I think you’re over-parsing their language. A lot of people just naturally use gender neutral language on social media by habit.
Also, advice is often given generally. Although we’re talking about a specific kid, the advice is directed towards any other parent reading the advice as well.
First, I just want to highlight that when considering what is best for a kid, it’s better to consider tradeoffs rather than whether something is “healthy or unhealthy”. It’s possible that it’s unhealthy for your 12 year old to co-sleep with you, but it’s also possible that it’s unhealthy for them to suffer from a feeling of isolation. If so, it may be an appropriate trade-off.
Second, I agree with @Fletcher@lemmy.today. The important thing is to try and address underlying causes, and also make this kind of comfort a short-term practice if possible.
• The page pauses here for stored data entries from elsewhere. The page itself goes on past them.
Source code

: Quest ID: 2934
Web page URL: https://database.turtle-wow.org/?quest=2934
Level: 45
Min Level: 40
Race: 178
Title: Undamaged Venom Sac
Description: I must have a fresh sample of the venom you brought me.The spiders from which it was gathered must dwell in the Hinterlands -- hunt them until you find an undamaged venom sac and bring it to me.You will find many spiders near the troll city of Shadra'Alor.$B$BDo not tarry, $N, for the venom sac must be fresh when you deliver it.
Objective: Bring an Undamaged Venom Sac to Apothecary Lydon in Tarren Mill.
Does your kid have any regular contact with a school counselor that they trust? I think the key question is why they’re doing this now. Is there anything recently that has caused additional stress that is hindering sleep? Could it be natural developmental processes impacting their sleep cycle? Would more physical activity in the afternoon help tire them out so they have an easier time falling asleep? Would a change in eating times or diet help? Would melatonin gummies help?
Also, I think this should be self-evident, but I find it worth saying: I think it’s healthy to have these conversations with the kid. Tell them you’re concerned that co-sleeping is not healthy, but want to make sure they’re comfortable. Ask them if they know why they’ve been having more trouble sleeping lately. Involve them in the process of trying to figure out how to approach this so they learn approaches to mindfully examine and manage their own health.